Me. The little brother. The one that would question and challenge. And divert attention. Nonetheless, he persevered. My parents practiced on him. He was the one on whom they had to figure out spanking and allowance. Curfews. Grounding. Love. Because they did love us, but they were new at this and all of their best impulses came through experience with my big brother.
So he worked hard. Harder than I ever had to, because he was out in front. I was like those wheel-sucking bicycle racers who follow close enough to slide into the slipstream of the leader. I could sit back and watch him struggle, and know that when it came my turn to go out on a date or ask for help buying a car this was ground that had already been covered. And I benefited from the fits and starts of my parents' trials and errors.

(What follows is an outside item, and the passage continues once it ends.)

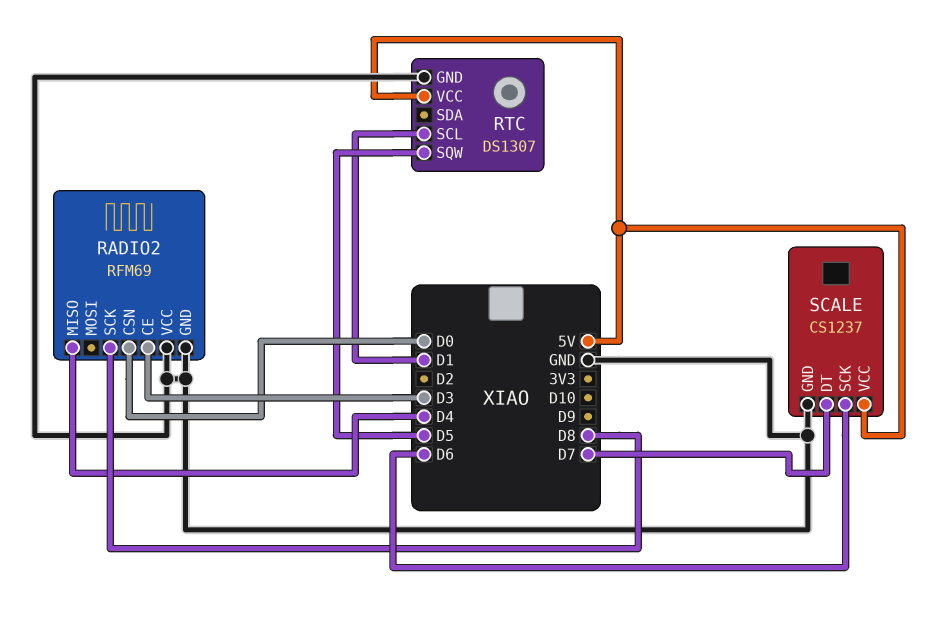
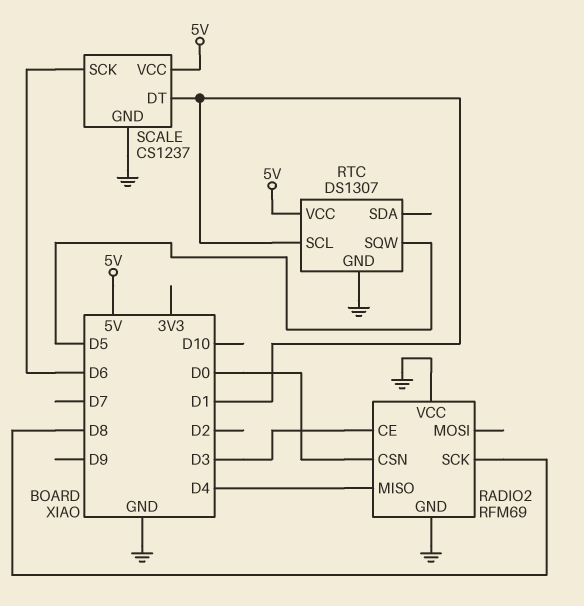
SCALE pin DT: D7 -> D1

Not that there were a lot of them. We were blessed with one of the world's most profound examples of a sitcom childhood. Yes, voices were raised, and doors were slammed. I remembered the sound of my older brother pounding down the stairs to his room below mine. I made a mental note and when it was my turn to move downstairs, I emulated that exit from parental authority or concern. I also remembered the sound of him coming back up the stairs. After. When the smoke had cleared and steam was no longer pouring from anyone's ears. The sound of reconciliation. We were family, and we could not stay mad long. There was a deep-seated need to make peace. I learned by watching and listening.
Which is how my older brother became my hero. If all he ever did was introduce me to the Beatles and Pink Floyd and take me to my first rock concert, that would be enough. He also taught me the terror and joy of the front seat of Mister Twister. We discovered Spinal Tap together, and for those who emerged the theater confused we agreed that for them, "the lotto machine is broken." The fact that as we aged we found more to share in was brilliant to me. He kept and framed a drawing I made in high school and hung it in his house. His grownup house.
I have a picture of my brother and I together in my grownup house. It was taken at a family dinner at The Blue Parrot. We are both smiling that same smirk of a smile. The Blue Parrot has closed, but today my older brother has a birthday. I don't think I'll ever catch up. And that's okay with me.